===== Material supplied

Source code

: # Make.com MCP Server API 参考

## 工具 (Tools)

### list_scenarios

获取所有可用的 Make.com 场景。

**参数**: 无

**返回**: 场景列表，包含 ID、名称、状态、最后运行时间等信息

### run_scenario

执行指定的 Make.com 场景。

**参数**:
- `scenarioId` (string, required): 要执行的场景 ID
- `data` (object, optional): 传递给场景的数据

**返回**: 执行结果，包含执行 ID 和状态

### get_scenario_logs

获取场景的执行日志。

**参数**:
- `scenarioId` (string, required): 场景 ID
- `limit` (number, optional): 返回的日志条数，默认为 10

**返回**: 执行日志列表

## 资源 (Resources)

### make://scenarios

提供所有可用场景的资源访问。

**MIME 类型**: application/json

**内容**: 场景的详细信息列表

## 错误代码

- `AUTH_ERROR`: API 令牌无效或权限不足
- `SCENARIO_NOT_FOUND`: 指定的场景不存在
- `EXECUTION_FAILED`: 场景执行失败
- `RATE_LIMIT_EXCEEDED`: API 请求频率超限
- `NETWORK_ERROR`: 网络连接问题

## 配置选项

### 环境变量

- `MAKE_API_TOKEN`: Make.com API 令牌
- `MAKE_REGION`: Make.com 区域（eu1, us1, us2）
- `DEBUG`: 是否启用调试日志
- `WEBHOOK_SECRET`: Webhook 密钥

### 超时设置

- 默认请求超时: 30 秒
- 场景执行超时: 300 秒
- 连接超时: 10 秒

==========

> **Written task**
Copy out all of the data above line for line, with every character, symbol, and space left unchanged.

> **Output of the exercise**
Source code

: # Make.com MCP Server API 参考

## 工具 (Tools)

### list_scenarios

获取所有可用的 Make.com 场景。

**参数**: 无

**返回**: 场景列表，包含 ID、名称、状态、最后运行时间等信息

### run_scenario

执行指定的 Make.com 场景。

**参数**:
- `scenarioId` (string, required): 要执行的场景 ID
- `data` (object, optional): 传递给场景的数据

**返回**: 执行结果，包含执行 ID 和状态

### get_scenario_logs

获取场景的执行日志。

**参数**:
- `scenarioId` (string, required): 场景 ID
- `limit` (number, optional): 返回的日志条数，默认为 10

**返回**: 执行日志列表

## 资源 (Resources)

### make://scenarios

提供所有可用场景的资源访问。

**MIME 类型**: application/json

**内容**: 场景的详细信息列表

## 错误代码

- `AUTH_ERROR`: API 令牌无效或权限不足
- `SCENARIO_NOT_FOUND`: 指定的场景不存在
- `EXECUTION_FAILED`: 场景执行失败
- `RATE_LIMIT_EXCEEDED`: API 请求频率超限
- `NETWORK_ERROR`: 网络连接问题

## 配置选项

### 环境变量

- `MAKE_API_TOKEN`: Make.com API 令牌
- `MAKE_REGION`: Make.com 区域（eu1, us1, us2）
- `DEBUG`: 是否启用调试日志
- `WEBHOOK_SECRET`: Webhook 密钥

### 超时设置

- 默认请求超时: 30 秒
- 场景执行超时: 300 秒
- 连接超时: 10 秒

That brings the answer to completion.